Closed scleary1cs closed 2 weeks ago
Even with PD, Azure Alerts for Errors work will need to take place.
Comms, on duty rotation.
Pulling Azure Alerts for Errors work into a different story.
Putting this back into the backlog because we got positive movement on PagerDuty. If, after a week, there is no progress, I'll put this into progress again.
No progress. Pulling this back in.
Sent a couple of messages in Slack that I think we're deciding to use our Slack alerts channel and a Google team calendar at the very least.
Talked with the engineers during engineer block. No one dissented.
We're moving forward with this in #1457.
Spike Goal
Let's pretend we can't use PagerDuty before we want to go live with California. How can we be notified of an issue that PagerDuty would normally notify us about?
The scope is to identify a plausible alternative that works well enough for now.
Timebox
Unknown.
Notes
Our contract (the RFQ specifically) states that product support will be provided during business hours, but we will also respond to emergency outages/issues that occur outside normal business hours.
No central CDC group (OCIO, OPHDST, etc.) has on-call software for others to use.
I've heard, informally, a lot (most?) of software ran by the CDC is not covered after-hours or with on-call software. Hence there being next to no guidance from the CDC. They just aren't in the practice.
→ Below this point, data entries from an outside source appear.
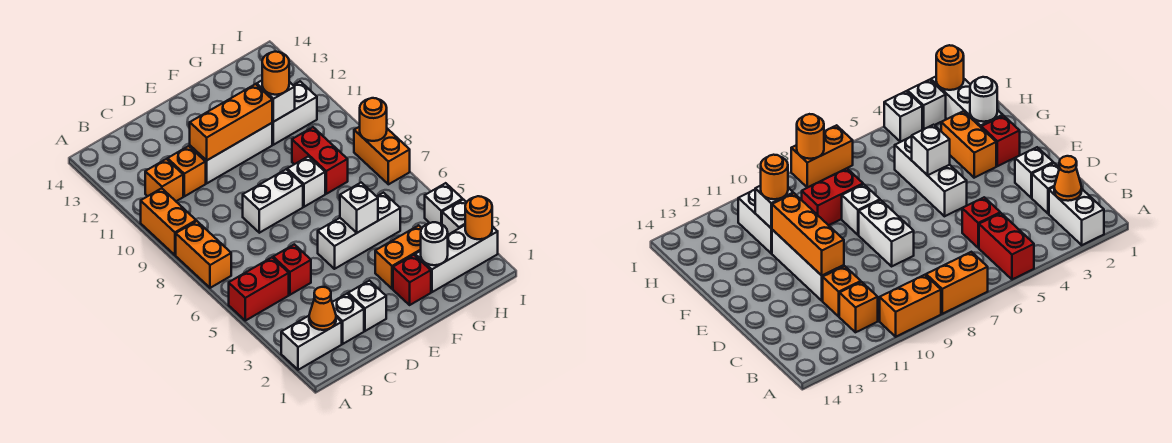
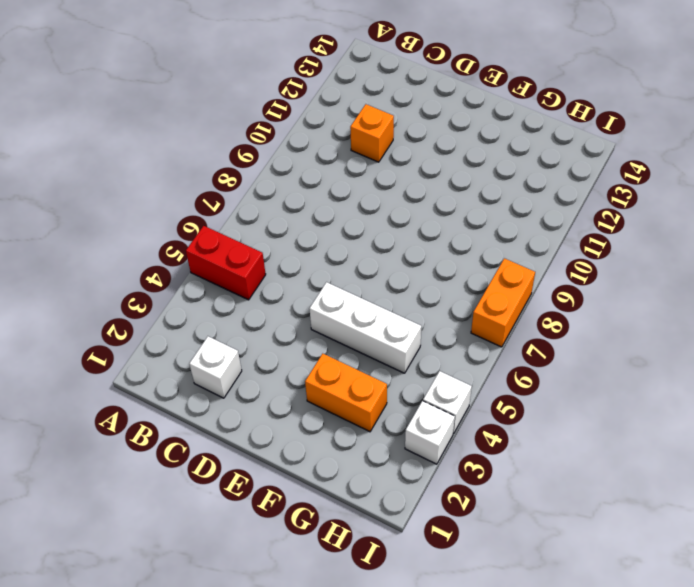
none -> white 1x2 brick [281,316,342,370]
none -> orange 1x2 brick [176,221,231,288]
none -> orange 1x2 brick [141,188,196,255]

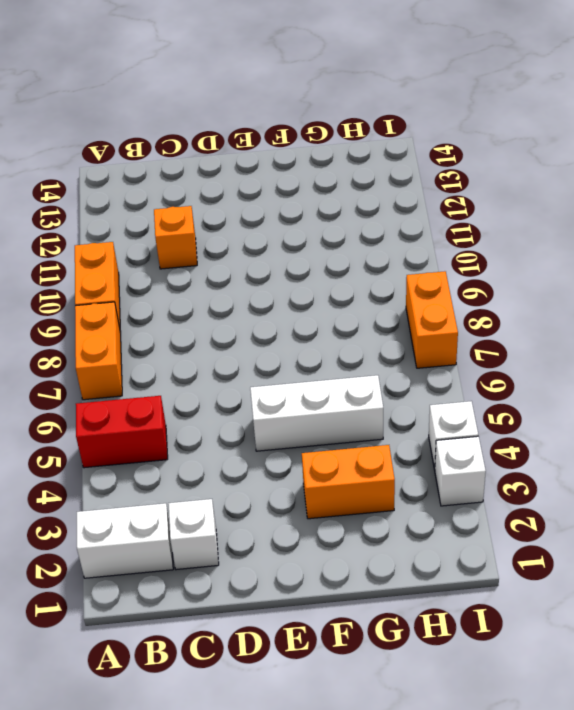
none -> orange 1x1 brick [145,159,183,201]
none -> red 1x1 brick [273,244,311,295]
none -> white 1x1 brick [348,281,386,331]

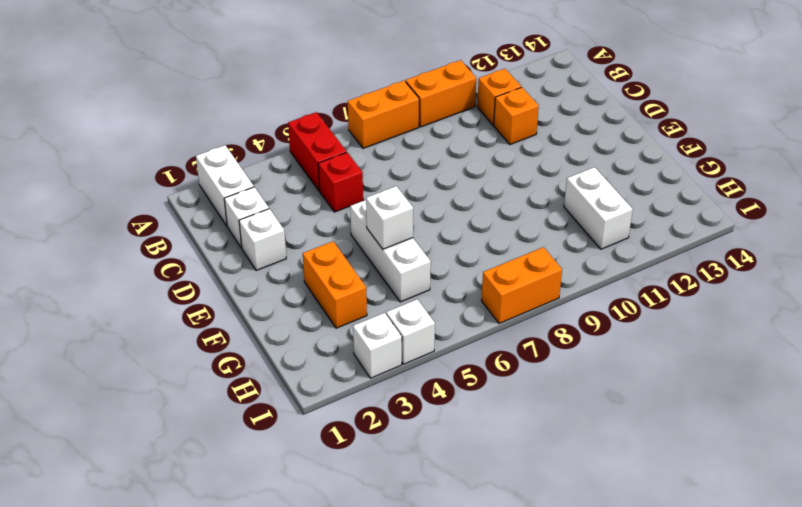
none -> white 1x2 brick [243,170,303,233]
none -> white 1x3 brick [190,123,272,183]
none -> red 1x1 brick [393,255,431,305]

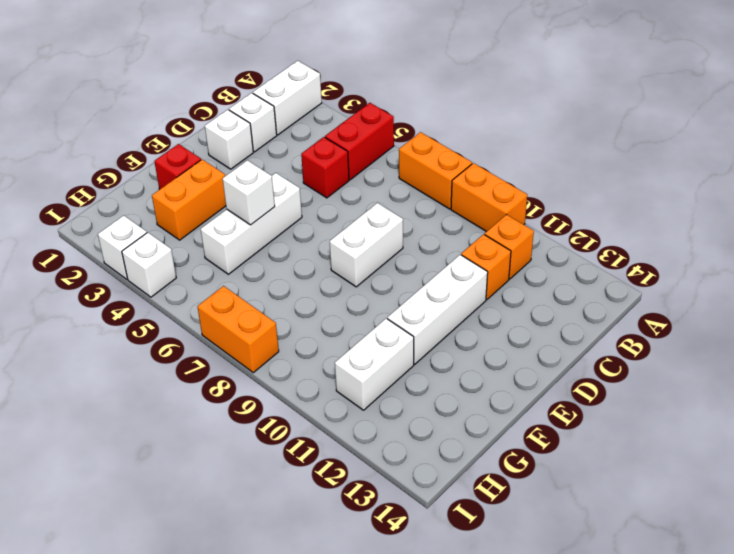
none -> white 1x1 brick [287,156,325,207]
none -> white 1x3 brick [415,225,498,292]
none -> red 1x2 brick [292,127,348,194]

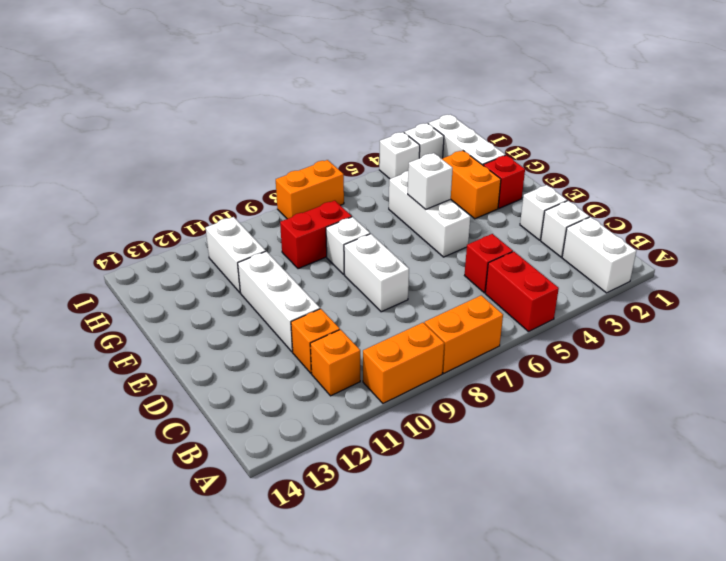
none -> orange 1x1 cone [309,287,336,330]
none -> orange 1x3 brick [190,84,272,161]
none -> white 1x1 round brick [421,222,448,265]

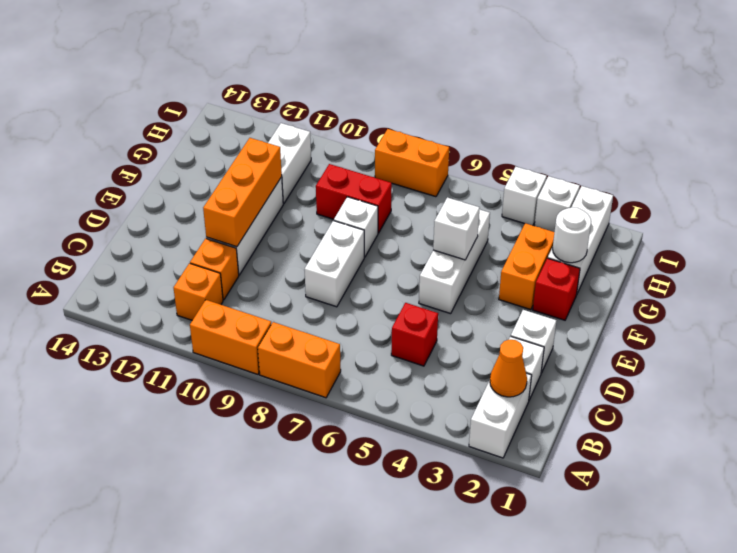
none -> red 1x2 brick [229,258,289,321]
none -> white 1x1 brick [257,81,295,122]
none -> orange 1x1 round brick [465,196,492,239]

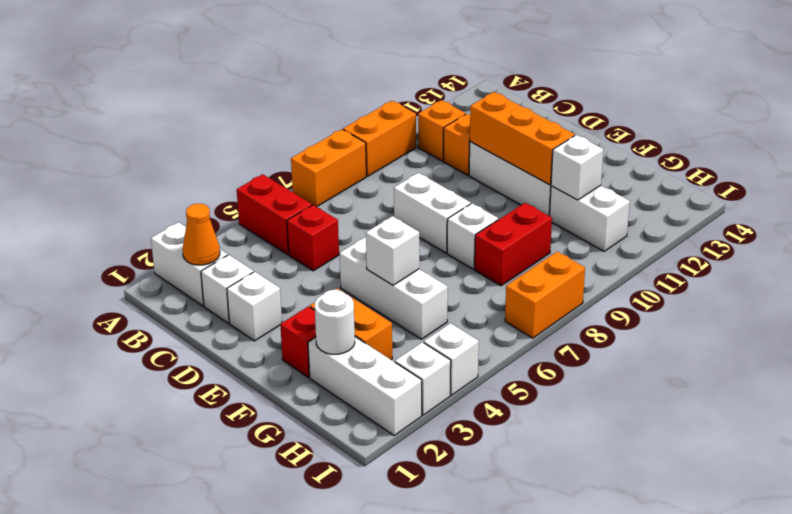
none -> orange 1x1 round brick [465,196,492,239]
none -> orange 1x1 round brick [360,98,387,141]
none -> orange 1x1 round brick [262,52,289,95]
We've been pursuing access to ReportStream's PagerDuty, but others at OPHDST (or some other authority in the CDC) has stopped us from getting access. ReportStream has been grandfathered into it. It isn't clear what the grievance is. Is it because some security compliance issue with PagerDuty, someone just doesn't like PagerDuty, someone doesn't like the on-call class of software in general, someone doesn't like after-hours support of software, or someone only likes it if it is absolutely free? We have no idea.
We've been told by our COR that there is nothing in our contract that allows us to bill the CDC for software. That said, after talking with Boris, there is this thing called Other Directed Costs (ODC) in a contract, and given that our contract does state that we should respond after-hours to emergencies, we could try to convince our COR for funds for PagerDuty. We're exploring this in parallel.
Our immediate CDC product owners have been working on an SLA that does not include after-hour responses to emergencies. This conflicts with our contract, but if this is what the CDC wants, we can do it. Plus, the CDC sure isn't doing its part to help us to respond to after-hour emergencies anyway (see the previous two paragraphs).
Regardless, we are not getting access to this pre-existing PagerDuty account anytime soon. What do we do in the meantime? Below outlines some thinking on alternatives.
Requirements
Thoughts
Free Tier PagerDuty
This only supports up to 5 users. We would have more than 5 users in a on-call rotation, so this wouldn't work.
Free Tier Splunk On-Call
This only lasts 14 days, and we're going to need it longer than that.
Lot's of other PagerDuty SASS alternatives
They all seem to only support a subset of our team for free or only last less than a month for free.
Solutions that are self-hosted
This requires some effort to set-up manually.
We could pick a solution that meets all the on-call requirements above, but it wouldn't be free. There is a cost to hosting. There are some free offerings by cloud providers, but there are additional parts that would still cost money to make the solution work completely. Not only that, but this solution would require additional developer time and effort to maintain and our time and effort definitely aren't free.
Even so, maybe this is a way around the limitation our COR states is in our contract, and a way around the being blocked from the pre-existing PagerDuty account. Albeit, it would require setting up accounts with e-mail and phone/SMS SASS services that charge money outside of Azure, and therefore we would want to bill the CDC.
Send notification to our alerts Slack channel
This doesn't require a lot of effort. It's easy to set-up.
There are a lot of caveats to this working after-hours. This option is nearly one-to-one with not responding to after-hours emergencies, which basically aligns with the SLA as last we saw.
When we finally migrate to PagerDuty, all we would need to do is change the e-mail that the Azure alerts are pointing to. Instead e-mail our PagerDuty e-mail address instead of the e-mail address associated with the alerts Slack channel.
I'm drawn to this solution because it is easy to start using and requires little effort to migrate away. I propose we create a subsequent backlog task to iron out the details and build out this solution.
Other Solutions or Ideas?
What other solution am I forgetting?